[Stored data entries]
* * * * * * * * *

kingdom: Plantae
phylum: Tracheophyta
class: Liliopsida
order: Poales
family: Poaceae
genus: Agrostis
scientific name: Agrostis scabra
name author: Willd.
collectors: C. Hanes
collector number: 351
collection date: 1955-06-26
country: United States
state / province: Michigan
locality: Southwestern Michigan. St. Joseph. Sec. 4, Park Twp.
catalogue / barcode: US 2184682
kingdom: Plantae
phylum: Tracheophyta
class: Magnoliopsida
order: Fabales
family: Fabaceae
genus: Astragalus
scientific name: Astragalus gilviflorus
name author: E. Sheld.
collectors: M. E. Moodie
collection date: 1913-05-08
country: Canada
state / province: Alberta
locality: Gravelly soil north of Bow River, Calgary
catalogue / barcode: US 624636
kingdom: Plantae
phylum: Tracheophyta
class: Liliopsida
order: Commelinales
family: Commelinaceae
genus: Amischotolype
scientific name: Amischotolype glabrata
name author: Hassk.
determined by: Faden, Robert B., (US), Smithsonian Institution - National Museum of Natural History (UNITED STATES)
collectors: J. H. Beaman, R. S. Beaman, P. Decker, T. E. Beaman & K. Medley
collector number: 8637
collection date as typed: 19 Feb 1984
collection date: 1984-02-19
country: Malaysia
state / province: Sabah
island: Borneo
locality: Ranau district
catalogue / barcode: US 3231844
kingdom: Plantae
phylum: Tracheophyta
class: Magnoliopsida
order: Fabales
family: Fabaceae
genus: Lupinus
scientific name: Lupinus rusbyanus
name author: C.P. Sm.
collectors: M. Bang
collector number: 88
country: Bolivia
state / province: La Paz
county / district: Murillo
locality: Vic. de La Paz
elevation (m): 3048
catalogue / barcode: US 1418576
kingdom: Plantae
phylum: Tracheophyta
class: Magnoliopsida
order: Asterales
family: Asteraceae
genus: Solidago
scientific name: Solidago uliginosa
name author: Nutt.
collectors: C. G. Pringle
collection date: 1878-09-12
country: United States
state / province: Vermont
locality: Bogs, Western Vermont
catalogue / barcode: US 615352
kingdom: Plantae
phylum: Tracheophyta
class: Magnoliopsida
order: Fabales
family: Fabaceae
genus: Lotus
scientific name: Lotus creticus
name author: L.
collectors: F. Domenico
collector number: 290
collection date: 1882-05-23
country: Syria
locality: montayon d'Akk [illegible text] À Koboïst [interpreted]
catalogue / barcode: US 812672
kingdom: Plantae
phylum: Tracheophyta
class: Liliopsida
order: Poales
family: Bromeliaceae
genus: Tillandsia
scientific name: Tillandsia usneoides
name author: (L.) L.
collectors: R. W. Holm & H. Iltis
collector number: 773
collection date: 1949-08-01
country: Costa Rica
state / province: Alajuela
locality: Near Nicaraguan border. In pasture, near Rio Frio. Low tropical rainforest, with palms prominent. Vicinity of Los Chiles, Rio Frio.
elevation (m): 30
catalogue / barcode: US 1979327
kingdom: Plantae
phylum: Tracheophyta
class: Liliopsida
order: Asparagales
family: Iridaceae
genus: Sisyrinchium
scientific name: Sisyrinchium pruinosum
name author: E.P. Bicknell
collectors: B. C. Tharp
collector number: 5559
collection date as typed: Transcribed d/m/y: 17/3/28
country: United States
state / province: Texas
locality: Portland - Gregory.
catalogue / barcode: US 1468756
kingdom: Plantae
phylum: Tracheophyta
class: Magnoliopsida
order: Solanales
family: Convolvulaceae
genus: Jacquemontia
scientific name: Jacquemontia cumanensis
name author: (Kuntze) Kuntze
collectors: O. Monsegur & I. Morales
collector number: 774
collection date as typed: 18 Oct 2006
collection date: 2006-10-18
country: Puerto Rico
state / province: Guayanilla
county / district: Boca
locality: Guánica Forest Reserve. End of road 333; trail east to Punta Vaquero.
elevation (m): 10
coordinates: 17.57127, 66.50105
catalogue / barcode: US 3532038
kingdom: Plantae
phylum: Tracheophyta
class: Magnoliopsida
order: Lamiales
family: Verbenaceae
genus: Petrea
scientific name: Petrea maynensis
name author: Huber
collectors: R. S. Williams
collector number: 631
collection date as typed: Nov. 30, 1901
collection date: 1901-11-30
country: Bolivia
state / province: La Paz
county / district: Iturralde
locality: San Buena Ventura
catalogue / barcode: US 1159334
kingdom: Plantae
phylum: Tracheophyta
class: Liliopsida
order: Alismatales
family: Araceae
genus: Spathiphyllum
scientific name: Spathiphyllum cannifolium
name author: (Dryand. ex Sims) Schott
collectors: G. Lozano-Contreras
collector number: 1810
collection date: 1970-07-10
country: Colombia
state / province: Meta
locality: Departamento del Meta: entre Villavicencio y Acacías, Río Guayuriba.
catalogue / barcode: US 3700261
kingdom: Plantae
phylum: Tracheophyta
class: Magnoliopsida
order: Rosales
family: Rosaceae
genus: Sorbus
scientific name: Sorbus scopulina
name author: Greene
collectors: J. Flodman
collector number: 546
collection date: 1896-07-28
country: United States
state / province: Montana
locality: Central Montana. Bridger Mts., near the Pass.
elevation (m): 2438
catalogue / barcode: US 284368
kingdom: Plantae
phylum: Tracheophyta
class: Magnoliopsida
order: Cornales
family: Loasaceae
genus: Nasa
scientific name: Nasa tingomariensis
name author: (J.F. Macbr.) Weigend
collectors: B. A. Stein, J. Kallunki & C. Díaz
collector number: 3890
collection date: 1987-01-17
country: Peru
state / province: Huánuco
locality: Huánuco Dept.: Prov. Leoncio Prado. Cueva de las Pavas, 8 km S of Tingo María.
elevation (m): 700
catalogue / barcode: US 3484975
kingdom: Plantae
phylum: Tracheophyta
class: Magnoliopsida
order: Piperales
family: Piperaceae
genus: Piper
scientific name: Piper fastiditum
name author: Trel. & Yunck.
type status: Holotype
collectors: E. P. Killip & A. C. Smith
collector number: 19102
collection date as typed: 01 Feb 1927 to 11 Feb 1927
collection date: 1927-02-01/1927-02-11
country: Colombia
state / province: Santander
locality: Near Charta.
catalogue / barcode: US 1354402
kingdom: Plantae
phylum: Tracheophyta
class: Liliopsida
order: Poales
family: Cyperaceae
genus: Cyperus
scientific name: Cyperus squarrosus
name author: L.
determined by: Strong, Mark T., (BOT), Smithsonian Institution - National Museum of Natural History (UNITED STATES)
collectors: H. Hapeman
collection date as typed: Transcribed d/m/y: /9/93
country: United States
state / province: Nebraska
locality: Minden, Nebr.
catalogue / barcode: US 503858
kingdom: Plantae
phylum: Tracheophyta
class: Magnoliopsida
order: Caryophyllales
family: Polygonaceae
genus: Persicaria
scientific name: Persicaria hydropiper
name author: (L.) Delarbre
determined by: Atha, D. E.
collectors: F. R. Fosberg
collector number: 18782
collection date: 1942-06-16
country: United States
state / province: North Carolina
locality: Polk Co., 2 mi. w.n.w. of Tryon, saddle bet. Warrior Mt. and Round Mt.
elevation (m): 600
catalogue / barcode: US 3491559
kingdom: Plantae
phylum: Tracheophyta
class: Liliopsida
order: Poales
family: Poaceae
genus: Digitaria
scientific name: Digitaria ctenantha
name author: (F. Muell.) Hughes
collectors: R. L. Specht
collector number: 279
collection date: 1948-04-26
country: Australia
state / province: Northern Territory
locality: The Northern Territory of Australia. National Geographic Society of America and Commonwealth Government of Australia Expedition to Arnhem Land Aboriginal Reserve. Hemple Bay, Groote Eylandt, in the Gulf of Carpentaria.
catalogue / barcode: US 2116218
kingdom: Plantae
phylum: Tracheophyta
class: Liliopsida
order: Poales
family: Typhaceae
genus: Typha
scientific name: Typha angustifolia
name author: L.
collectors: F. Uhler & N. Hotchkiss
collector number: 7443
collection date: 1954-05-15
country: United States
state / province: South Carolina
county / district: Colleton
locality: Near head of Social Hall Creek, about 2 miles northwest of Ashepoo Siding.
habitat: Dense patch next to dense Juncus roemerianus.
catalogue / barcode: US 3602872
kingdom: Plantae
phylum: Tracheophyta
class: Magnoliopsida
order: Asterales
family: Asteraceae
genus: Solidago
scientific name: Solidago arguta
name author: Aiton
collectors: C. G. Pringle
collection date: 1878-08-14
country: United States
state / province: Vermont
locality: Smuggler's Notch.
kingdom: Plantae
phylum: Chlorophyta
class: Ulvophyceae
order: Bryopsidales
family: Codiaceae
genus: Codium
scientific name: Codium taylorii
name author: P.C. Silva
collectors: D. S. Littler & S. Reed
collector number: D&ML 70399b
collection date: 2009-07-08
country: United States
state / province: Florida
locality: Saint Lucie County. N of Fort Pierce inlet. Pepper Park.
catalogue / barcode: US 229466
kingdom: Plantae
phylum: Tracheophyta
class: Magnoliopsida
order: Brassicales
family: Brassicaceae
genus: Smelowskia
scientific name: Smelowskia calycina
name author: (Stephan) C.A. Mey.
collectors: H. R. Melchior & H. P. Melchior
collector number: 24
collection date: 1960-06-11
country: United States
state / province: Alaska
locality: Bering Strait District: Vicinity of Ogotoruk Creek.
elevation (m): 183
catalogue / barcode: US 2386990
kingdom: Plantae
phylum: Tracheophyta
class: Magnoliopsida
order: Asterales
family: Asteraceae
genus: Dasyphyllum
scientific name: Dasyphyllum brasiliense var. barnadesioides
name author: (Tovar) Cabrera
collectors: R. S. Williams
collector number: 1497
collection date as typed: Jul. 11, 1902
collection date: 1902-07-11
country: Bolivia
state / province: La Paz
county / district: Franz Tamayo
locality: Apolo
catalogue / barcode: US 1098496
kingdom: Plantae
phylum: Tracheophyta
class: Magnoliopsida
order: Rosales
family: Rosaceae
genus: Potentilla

* * * * * * * * *

** WHAT YOU ARE ASKED TO DO **
Copy the lines of the listing from the line containing "type status: Holotype" through the line containing "state / province: Nebraska", including both of those lines.

** RESULT **
type status: Holotype
collectors: E. P. Killip & A. C. Smith
collector number: 19102
collection date as typed: 01 Feb 1927 to 11 Feb 1927
collection date: 1927-02-01/1927-02-11
country: Colombia
state / province: Santander
locality: Near Charta.
catalogue / barcode: US 1354402
kingdom: Plantae
phylum: Tracheophyta
class: Liliopsida
order: Poales
family: Cyperaceae
genus: Cyperus
scientific name: Cyperus squarrosus
name author: L.
determined by: Strong, Mark T., (BOT), Smithsonian Institution - National Museum of Natural History (UNITED STATES)
collectors: H. Hapeman
collection date as typed: Transcribed d/m/y: /9/93
country: United States
state / province: Nebraska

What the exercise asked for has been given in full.